Studio album by Within Temptation
- Released: 6 April 1997
- Recorded: 1997
- Studio: Studio Moskou, Utrecht, Netherlands
- Genre: Gothic metal; doom metal;
- Length: 45:46
- Label: DSFA
- Producer: Lex Vogelaar; Within Temptation; Anthony van den Berg;

Within Temptation chronology
|  | Enter (1997) | Mother Earth (2000) |

Singles from Enter
- "Restless" Released: 7 April 1997;

= Enter (Within Temptation album) =

Enter is the debut studio album by the Dutch symphonic metal band Within Temptation, released by DSFA Records in 1997. After the band became more widely known in foreign markets, it was re-released by the independent label Season of Mist in North America in 2007, and by Nuclear Blast in 2014. It was produced by Lex Vogelaar, founder of the Dutch death metal band Orphanage, and had to recorded, completed and mixed within three weeks.

The album prominently features lead singer Sharon den Adel's vocals as well as guitarist Robert Westerholt's gruff death metal growls. It is considered a gothic metal release with elements from doom metal, and the lyrics focus mostly on dark and supernatural themes. The track "Restless" was released as the first and only single. Although the album failed to achieve commercial success at the time of its release, it entered the Dutch Charts in 2002 after the commercial success of the band's following album.

Professional ratings
Review scores
| Source | Rating |
| Blabbermouth.net | 7.5/10 |
| Chronicles of Chaos | Star |
| Collector's Guide to Heavy Metal | 7/10 |
| Metal Hammer (GER) | 6/7 |

==History==
===Recording===
One week after they signed with DSFA Records, Within Temptation started recording Enter. The tracks were new versions of demo tracks. It was recorded in Studio Moskou, Utrecht, and it was completed and mixed within three weeks.

_ _ _ _ _ _ _

▶ [Task instructions]:
A. In the article on Enter, which studio was the album recorded in?
B. Please summarize the article on Enter in two sentences.

_ _ _ _ _ _ _

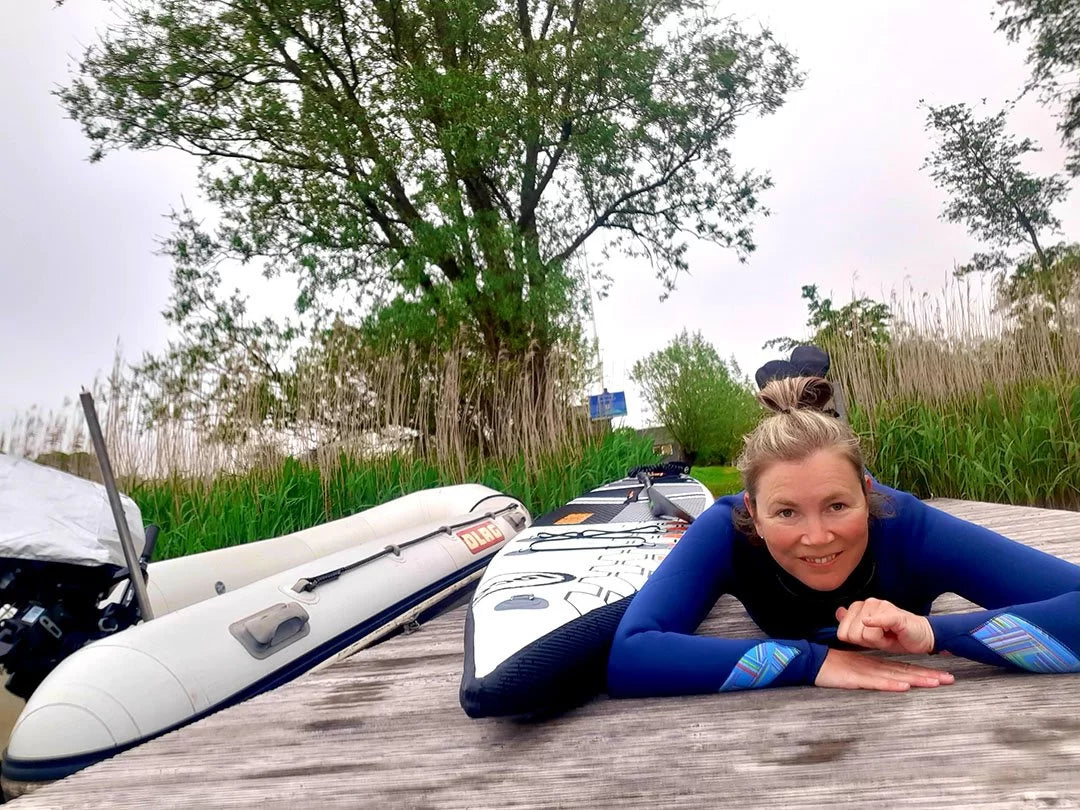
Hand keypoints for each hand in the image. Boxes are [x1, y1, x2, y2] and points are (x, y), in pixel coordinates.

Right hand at [814, 649, 954, 691]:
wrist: (811, 662)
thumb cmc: (830, 667)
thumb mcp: (853, 669)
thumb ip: (867, 672)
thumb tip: (885, 678)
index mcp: (874, 664)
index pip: (902, 667)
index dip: (922, 671)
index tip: (940, 675)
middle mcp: (874, 666)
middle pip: (905, 671)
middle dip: (928, 675)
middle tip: (949, 678)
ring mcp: (866, 672)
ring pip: (896, 676)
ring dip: (916, 679)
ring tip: (935, 682)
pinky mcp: (856, 679)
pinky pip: (876, 682)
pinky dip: (890, 684)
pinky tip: (904, 686)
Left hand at [835, 598, 934, 654]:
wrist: (922, 636)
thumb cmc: (896, 635)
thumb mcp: (869, 633)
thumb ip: (852, 623)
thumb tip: (838, 612)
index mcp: (860, 607)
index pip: (842, 632)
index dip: (856, 641)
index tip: (870, 639)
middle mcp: (869, 603)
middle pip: (852, 634)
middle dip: (866, 642)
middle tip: (881, 638)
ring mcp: (881, 606)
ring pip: (865, 633)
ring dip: (878, 641)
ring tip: (889, 635)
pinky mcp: (894, 615)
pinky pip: (879, 620)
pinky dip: (876, 623)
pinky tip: (880, 627)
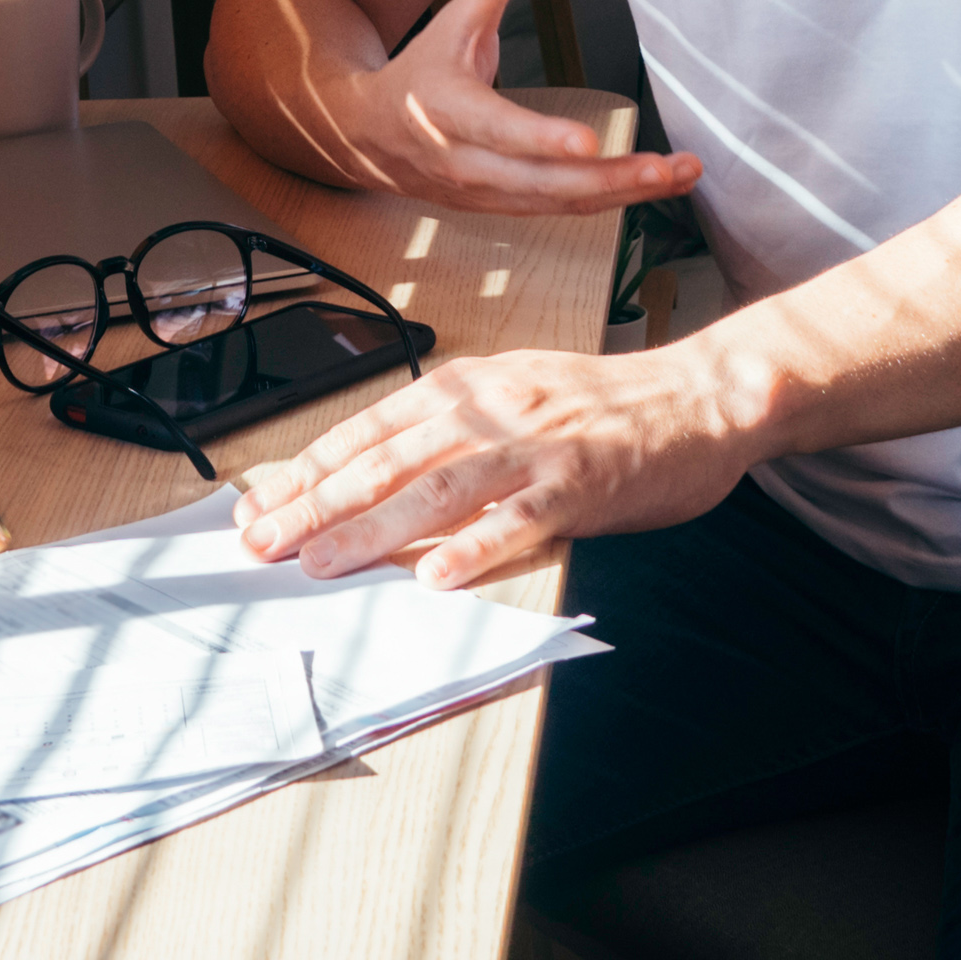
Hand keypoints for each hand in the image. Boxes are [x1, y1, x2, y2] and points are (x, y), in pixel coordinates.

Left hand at [232, 342, 760, 587]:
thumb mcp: (513, 395)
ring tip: (320, 562)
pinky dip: (477, 546)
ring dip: (372, 527)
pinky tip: (436, 575)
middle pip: (388, 459)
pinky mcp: (583, 482)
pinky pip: (522, 518)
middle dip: (316, 502)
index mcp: (471, 384)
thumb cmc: (603, 406)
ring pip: (439, 487)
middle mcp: (494, 408)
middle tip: (261, 540)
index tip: (259, 503)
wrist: (701, 395)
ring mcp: (537, 445)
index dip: (310, 468)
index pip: (371, 428)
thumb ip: (449, 433)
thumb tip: (372, 481)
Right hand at [340, 0, 701, 215]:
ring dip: (624, 193)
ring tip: (680, 173)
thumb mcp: (452, 22)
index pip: (499, 129)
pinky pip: (564, 212)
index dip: (542, 138)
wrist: (369, 138)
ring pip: (561, 203)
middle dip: (608, 177)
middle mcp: (469, 163)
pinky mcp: (506, 210)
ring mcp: (489, 195)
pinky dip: (612, 201)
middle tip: (664, 167)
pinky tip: (657, 184)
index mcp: (450, 112)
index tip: (587, 142)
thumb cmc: (420, 77)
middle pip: (543, 182)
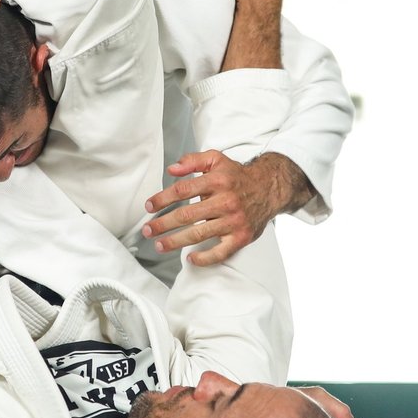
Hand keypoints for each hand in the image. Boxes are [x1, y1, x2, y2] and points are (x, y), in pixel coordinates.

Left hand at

_ _ _ _ _ _ _

▶ [Exercise answers]:
A. Studio Moskou in Utrecht, Netherlands.

B. Enter is the 1997 debut studio album by the Dutch symphonic metal band Within Temptation, released by DSFA Records and produced by Lex Vogelaar. It is a gothic metal release with doom metal elements that features Sharon den Adel's vocals alongside Robert Westerholt's growls, and though it was not a commercial success at first, it entered the Dutch Charts in 2002 after the band's following album succeeded.